SEE: Checklist: Securing Windows 10 systems (TechRepublic Premium)
How to activate Microsoft Defender Application Guard
Microsoft Defender Application Guard works by creating an isolated memory instance of your browser. These Hyper-V containers prevent malicious scripts or other malware attacks from reaching the inner workings of your Windows 10 operating system protecting your networks and your data. MDAG also works with applications like Word and Excel running as part of a Microsoft 365 productivity environment.
Unfortunately, for Windows 10 Home users, MDAG is included with Windows 10 Professional, Enterprise and Educational versions by default. MDAG is part of Windows Features for those versions, so we will have to call up the Control Panel.
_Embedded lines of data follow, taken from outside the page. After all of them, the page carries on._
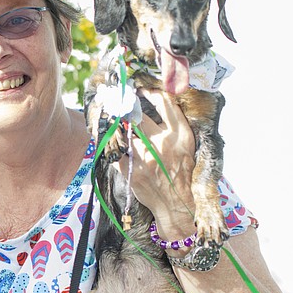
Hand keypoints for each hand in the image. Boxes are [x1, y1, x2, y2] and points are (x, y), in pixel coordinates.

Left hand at [117, 89, 196, 226]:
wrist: (174, 202)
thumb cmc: (180, 171)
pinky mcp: (130, 168)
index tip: (141, 90)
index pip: (164, 103)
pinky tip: (107, 135)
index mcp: (180, 135)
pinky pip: (114, 148)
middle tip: (118, 99)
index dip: (150, 92)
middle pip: (138, 116)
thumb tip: (156, 98)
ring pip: (123, 131)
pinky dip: (110, 141)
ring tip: (109, 115)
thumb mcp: (186, 145)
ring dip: (115, 124)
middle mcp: (162, 143)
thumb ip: (175, 123)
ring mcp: (145, 156)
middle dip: (127, 107)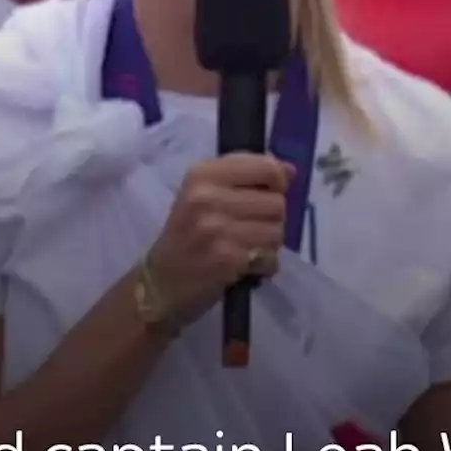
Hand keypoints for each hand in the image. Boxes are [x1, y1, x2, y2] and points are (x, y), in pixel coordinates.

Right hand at [145, 153, 292, 324]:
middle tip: (251, 228)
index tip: (268, 193)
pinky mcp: (226, 260)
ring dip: (269, 244)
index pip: (265, 167)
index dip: (277, 181)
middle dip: (272, 219)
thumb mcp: (204, 195)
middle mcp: (207, 197)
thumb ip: (246, 177)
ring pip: (277, 231)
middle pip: (277, 202)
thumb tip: (290, 170)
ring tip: (248, 247)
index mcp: (202, 174)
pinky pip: (270, 258)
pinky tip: (245, 266)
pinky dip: (264, 266)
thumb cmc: (186, 234)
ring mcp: (216, 229)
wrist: (159, 284)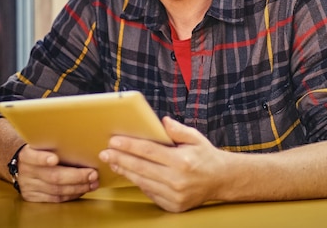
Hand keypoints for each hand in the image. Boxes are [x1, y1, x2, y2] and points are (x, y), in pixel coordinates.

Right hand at [15, 145, 98, 201]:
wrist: (21, 162)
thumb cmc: (40, 149)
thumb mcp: (41, 143)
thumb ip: (55, 144)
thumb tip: (81, 143)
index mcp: (26, 155)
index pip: (33, 157)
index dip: (43, 158)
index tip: (54, 159)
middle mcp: (26, 171)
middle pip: (52, 176)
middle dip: (76, 176)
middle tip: (93, 174)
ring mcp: (28, 186)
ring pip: (56, 190)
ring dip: (78, 188)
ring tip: (93, 183)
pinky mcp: (32, 197)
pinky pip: (55, 199)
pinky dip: (71, 195)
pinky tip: (83, 190)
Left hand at [99, 116, 227, 211]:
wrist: (222, 180)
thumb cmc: (206, 156)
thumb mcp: (195, 138)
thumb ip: (178, 130)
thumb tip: (162, 121)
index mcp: (181, 161)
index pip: (149, 151)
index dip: (129, 145)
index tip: (114, 141)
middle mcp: (177, 180)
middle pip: (141, 168)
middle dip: (120, 158)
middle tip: (105, 152)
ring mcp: (174, 195)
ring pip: (142, 182)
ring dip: (125, 171)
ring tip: (113, 161)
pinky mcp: (173, 206)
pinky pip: (150, 193)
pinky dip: (138, 183)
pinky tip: (129, 174)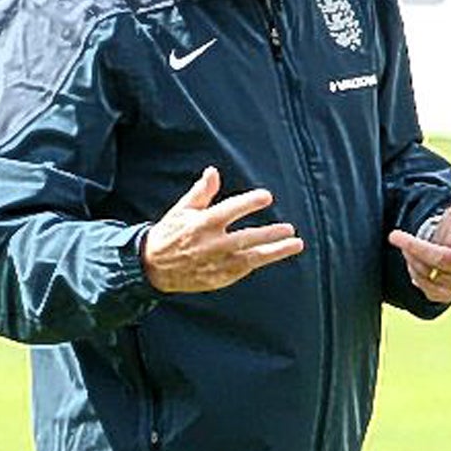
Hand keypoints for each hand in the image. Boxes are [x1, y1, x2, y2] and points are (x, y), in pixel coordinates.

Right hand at [142, 166, 303, 293]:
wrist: (154, 267)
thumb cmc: (170, 233)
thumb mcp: (181, 209)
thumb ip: (201, 192)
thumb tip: (213, 172)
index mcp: (202, 223)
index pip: (230, 210)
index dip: (249, 203)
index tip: (267, 197)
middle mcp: (211, 244)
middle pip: (247, 238)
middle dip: (271, 233)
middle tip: (290, 228)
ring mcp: (216, 263)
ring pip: (252, 257)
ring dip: (275, 251)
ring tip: (295, 243)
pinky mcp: (218, 278)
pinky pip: (244, 270)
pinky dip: (259, 262)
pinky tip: (273, 253)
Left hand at [388, 182, 450, 303]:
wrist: (450, 255)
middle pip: (441, 259)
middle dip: (416, 247)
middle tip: (394, 235)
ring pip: (428, 273)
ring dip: (413, 259)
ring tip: (410, 248)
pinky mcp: (447, 295)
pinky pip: (424, 287)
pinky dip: (415, 274)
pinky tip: (416, 265)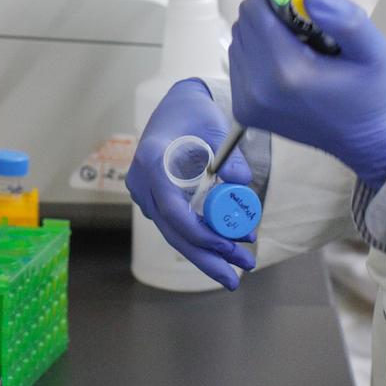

The easiest way to get to the screen we need is to type “windows features” into the search box on your Windows 10 desktop. Be sure to select the Turn Windows Features On or Off item from the search results. You should see a dialog window that looks like Figure A.
Scroll down the list of features until you see Microsoft Defender Application Guard. Place a check in the checkbox for that item and click the OK button. The MDAG application will install and then ask you to reboot to activate.
Now that MDAG is installed and activated, it is time to check its settings. Click or tap the Start Menu button and select Settings (gear icon). On the Settings page, select Update & Security and then select the Windows Security item from the left-hand navigation bar, as shown in Figure B.
From the right windowpane, click the App & Browser Control item to reveal the screen shown in Figure C.
As you can see under Isolated Browsing, MDAG is running and working with Edge to protect you from malware.
The security settings under MDAG are stricter than many of us are used to, so you may find yourself wanting to make some tweaks. Click the Change Application Guard settings link on this page to see a list of security features that you may want to turn on or off depending on your activity. As you can see in Figure D, by default these potential security vulnerabilities are off.
The settings on this page are self-explanatory. If you need to print from a website or want to allow access to your camera and microphone, you will have to come to this page and flip the appropriate switches to the “on” position. Doing so will increase the potential security risks, so approach these decisions with caution.